## EXTRACT PROVIDED

CONCORD (BCN) -- The Concord City Council on Tuesday will discuss whether to support naming the East Bay Regional Park coming to the former Concord Naval Weapons Station after former Supreme Court Justice Thurgood Marshall, who represented the 50 sailors who stood up against racism after the Port Chicago explosion in 1944.

Park district staff is recommending its board officially name the park "Thurgood Marshall Regional Park -- Home of the Port Chicago 50" at its June 1 meeting. The Concord City Council will decide whether to send a letter in support of the name at Tuesday's meeting.

The 2,540-acre park is part of the massive redevelopment effort in the 5,046-acre site, which would also include 13,000 units of housing and millions of square feet of commercial space. The Navy abandoned the base in 1999.

Marshall challenged the Navy segregation policies while advocating for 50 African American sailors who refused to load ammunition onto ships in the weeks following the Port Chicago explosion. Unsafe conditions led to two ships exploding on July 17, 1944, killing 320 men (two-thirds of them African American) and wounding another 390. The blast was so powerful it reportedly blew out windows as far away as San Francisco.

The loading of weapons was done exclusively by African American sailors, and supervised by white commanders, who often pushed sailors to work harder while competing to see who could finish faster. The explosion accounted for approximately a quarter of all African American deaths in World War II, according to a park district report.

Not long after the tragedy, 50 sailors faced mutiny charges after refusing to go back to work loading ammunition at Mare Island in Vallejo, while white commanders were granted leave. The sailors contacted Marshall, then lead counsel for the NAACP. Marshall sat in on the court martial proceedings and published a series of articles and spoke in public about what he said wasn't a case about 50 sailors, but the Navy "on trial for its whole vicious policy toward Negroes."

Though all 50 were convicted and sentenced to prison, Marshall's campaign was widely credited with President Harry Truman's decision to end segregation in the armed forces in 1948.

Local U.S. Rep. Mark Desaulnier (D-Walnut Creek) is requesting $10 million in federal funds to build a joint visitor center at the park, featuring the history of the Port Chicago disaster.

The city is currently going through the process of finding a master developer for the project. Lennar Five Point was selected as the initial developer in 2016, but pulled out last year, when its negotiating agreement expired after if couldn't reach consensus with local labor unions.

The city went back to the drawing board and expedited the process and is trying to have the new developer in place by August.

## EXERCISE INPUTS

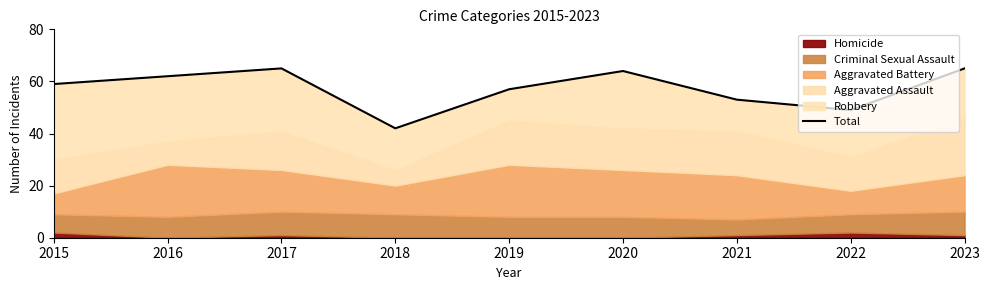

Read the value at 2021.

53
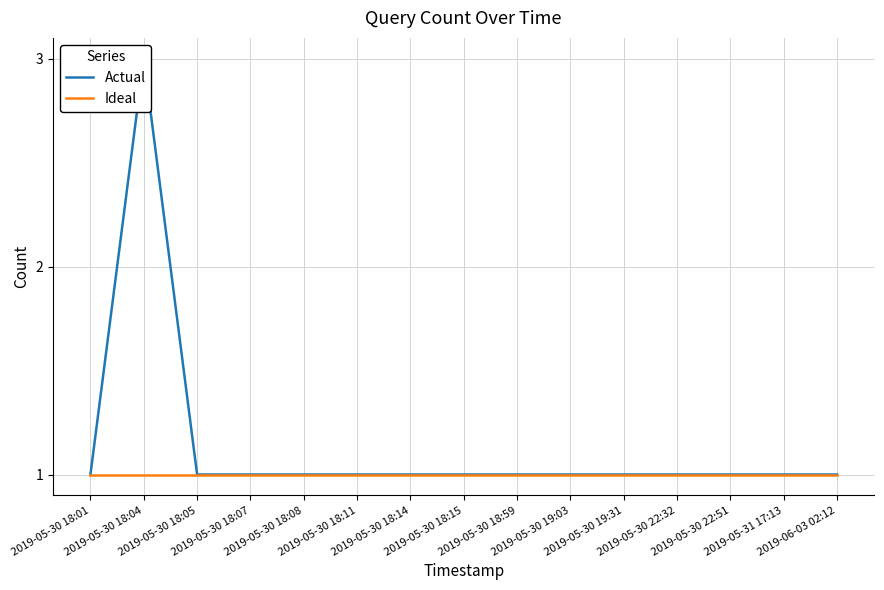

What is the total value across all series at 2019-05-30 18:04?

4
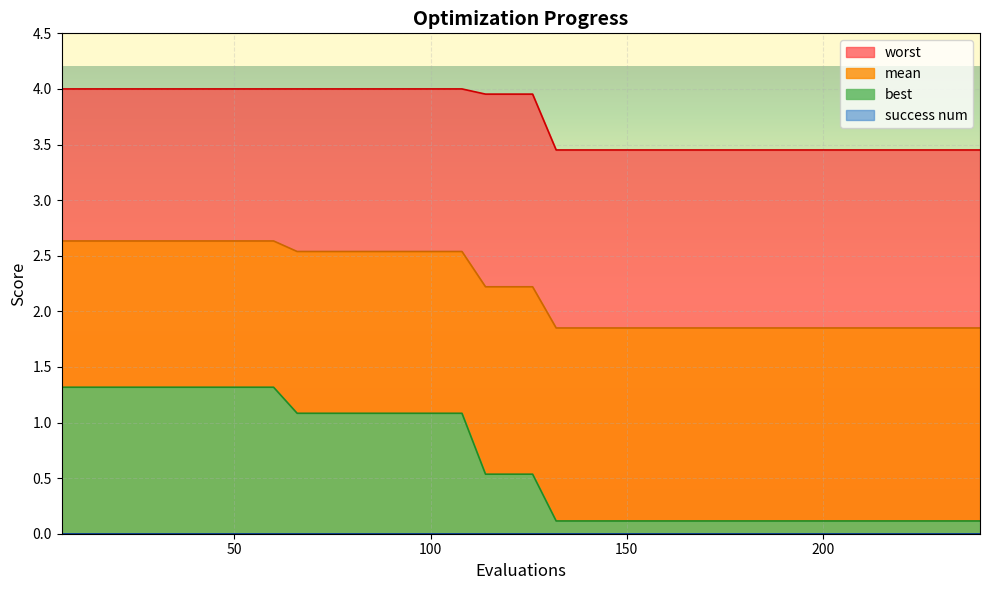

Rank the categories by mean value from highest to lowest.

6, 12, 18, 24, 30, 36, 42, 48, 54, 60, 66, 72, 78, 84, 90, 96, 102, 108, 114, 120, 126, 132, 138, 144, 150, 156, 162, 168, 174, 180, 186, 192, 198, 204, 210, 216, 222, 228, 234, 240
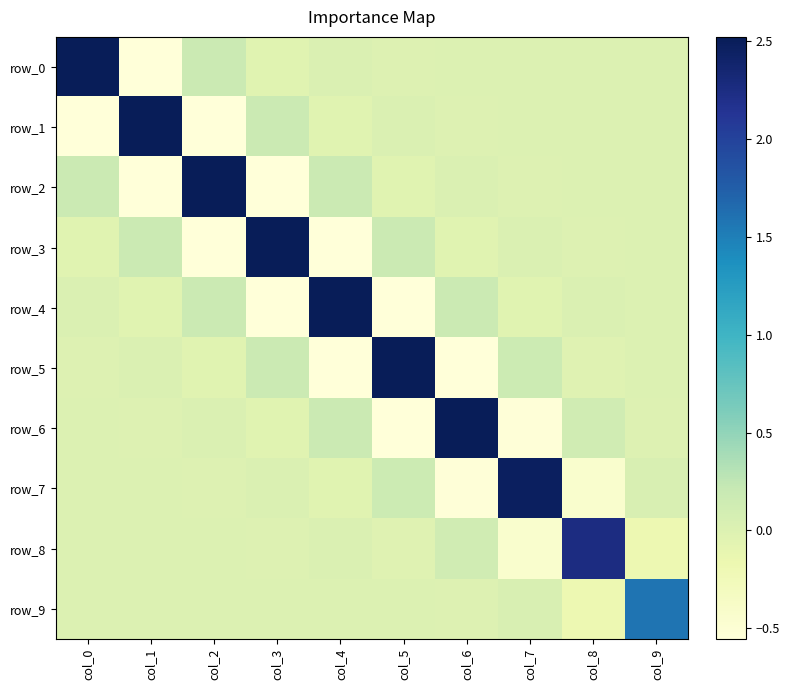

Reading left to right, list all the values displayed in this chart.

row_0: 2.5	-0.6	0.2	-0.0	0.0	-0.0	0.0	-0.0	0.0	-0.0
row_1: -0.6	2.5	-0.6	0.2	-0.0	0.0	-0.0	0.0	-0.0	0.0
row_2: 0.2	-0.6	2.5	-0.6	0.2	-0.0	0.0	-0.0	0.0	-0.0
row_3: -0.0	0.2	-0.6	2.5	-0.6	0.2	-0.0	0.0	-0.0	0.0
row_4: 0.0	-0.0	0.2	-0.6	2.5	-0.6	0.2	-0.0	0.0	-0.0
row_5: -0.0	0.0	-0.0	0.2	-0.6	2.5	-0.6	0.2	-0.0	0.0
row_6: 0.0	-0.0	0.0	-0.0	0.2	-0.6	2.5	-0.5	0.1	-0.0
row_7: -0.0	0.0	-0.0	0.0	-0.0	0.2	-0.5	2.5	-0.4	0.0
row_8: 0.0	-0.0	0.0	-0.0	0.0	-0.0	0.1	-0.4	2.2	-0.2
row_9: -0.0	0.0	-0.0	0.0	-0.0	0.0	-0.0	0.0	-0.2	1.6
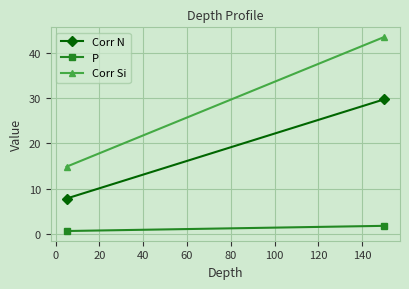

What are all the series names shown in the legend?

Corr N, P, Corr Si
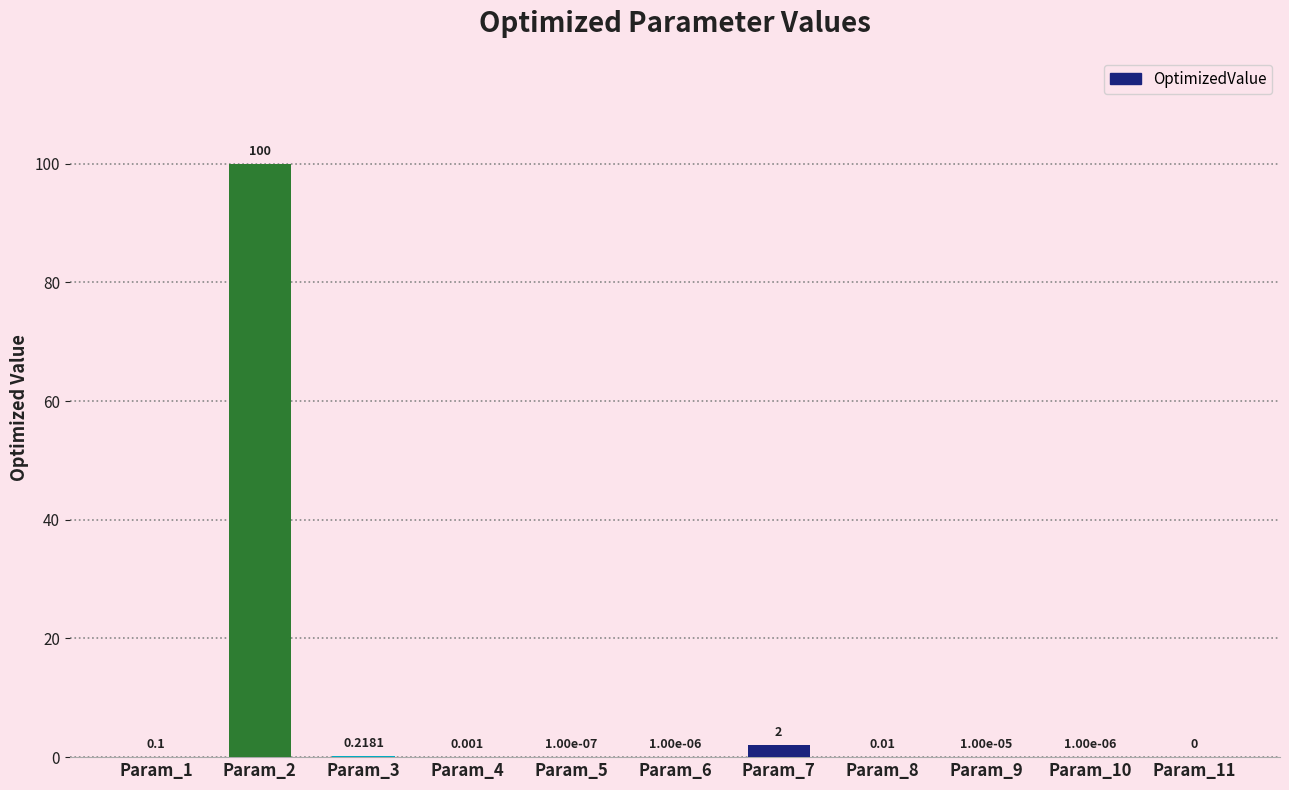

How many data points does each series have?

11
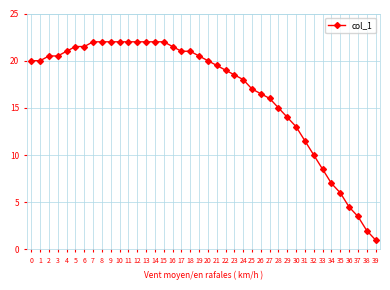

Read the value at 33.

8.5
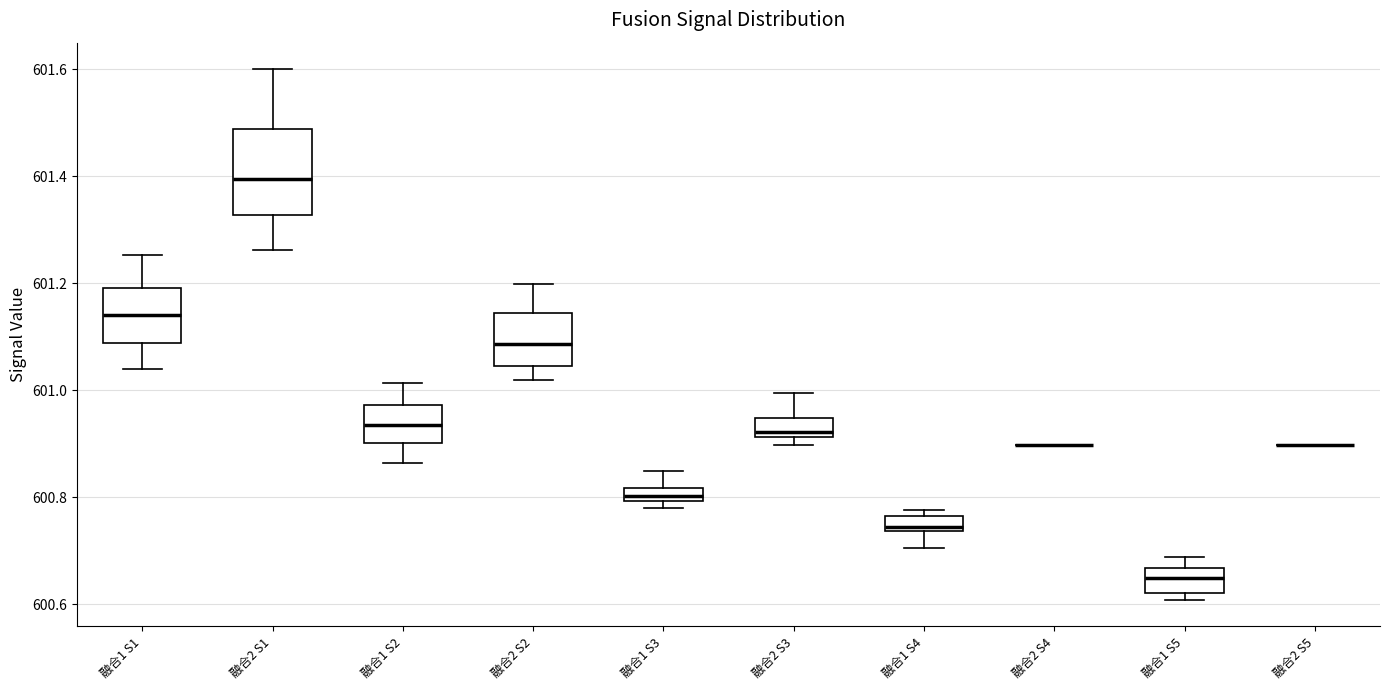

Which box is the tallest, from its lower edge to its upper edge?

融合2 S1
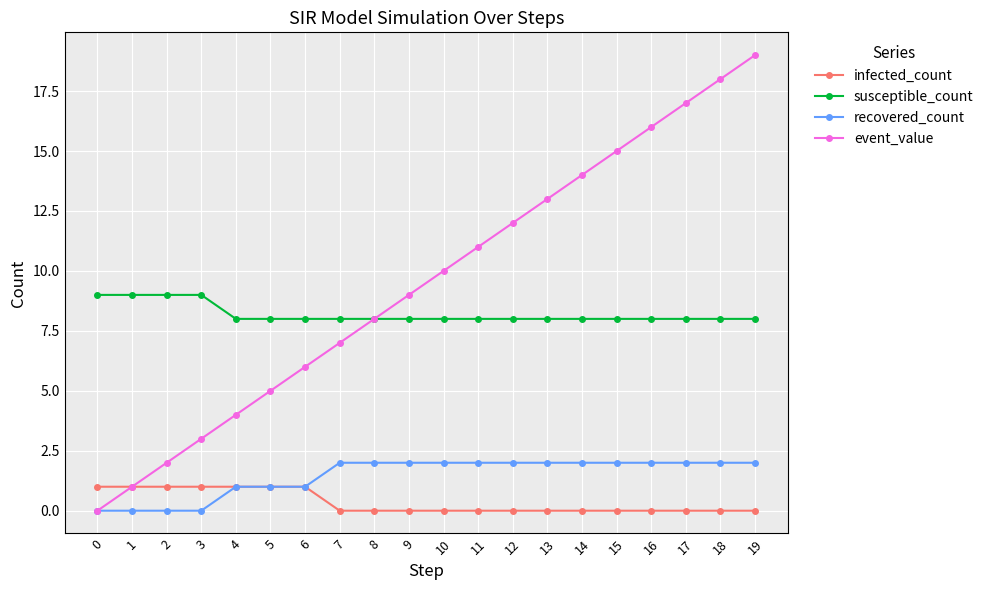

At which category is the sum across all series the highest?

19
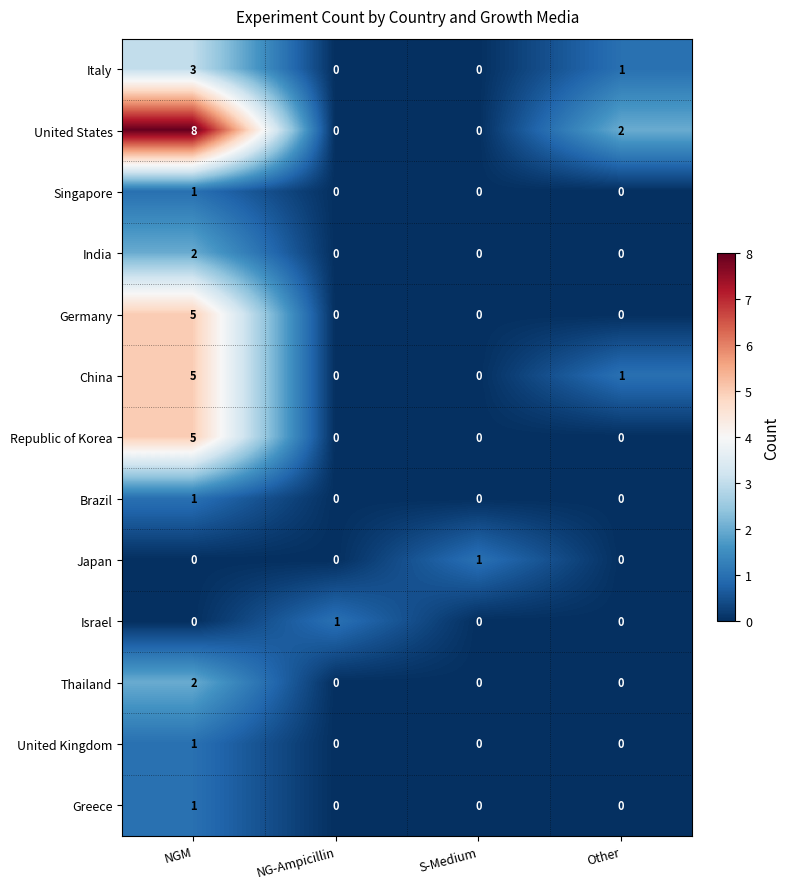

What is the spread (max minus min) of values at NGM?

8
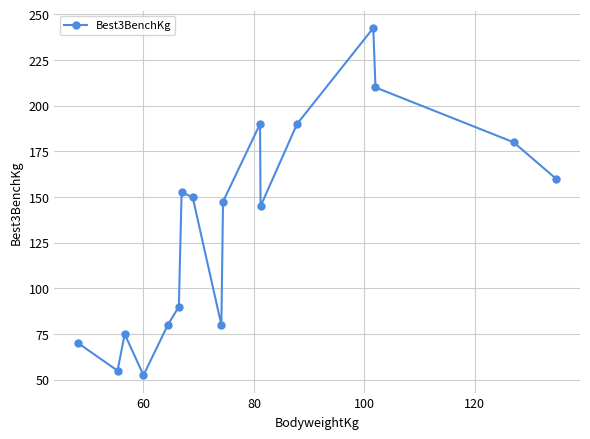

True or false: there are more than 0 points higher than both neighbors.

True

## REQUIRED WORK
1. In the article about naming the park, what year did the Navy abandon the base?
2. Please give the listing lines as a numbered list, starting with the line that contains "At which category" and going on through the end of the listing. Leave out blank lines and the pictures.

## PER-TASK ANSWERS
1. 1999

2.
1. At which category is the sum across all series the highest?
2. 19
3. What is the spread (max minus min) of values at NGM?
4. 8
5. True or false: there are more than 0 points higher than both neighbors.
6. True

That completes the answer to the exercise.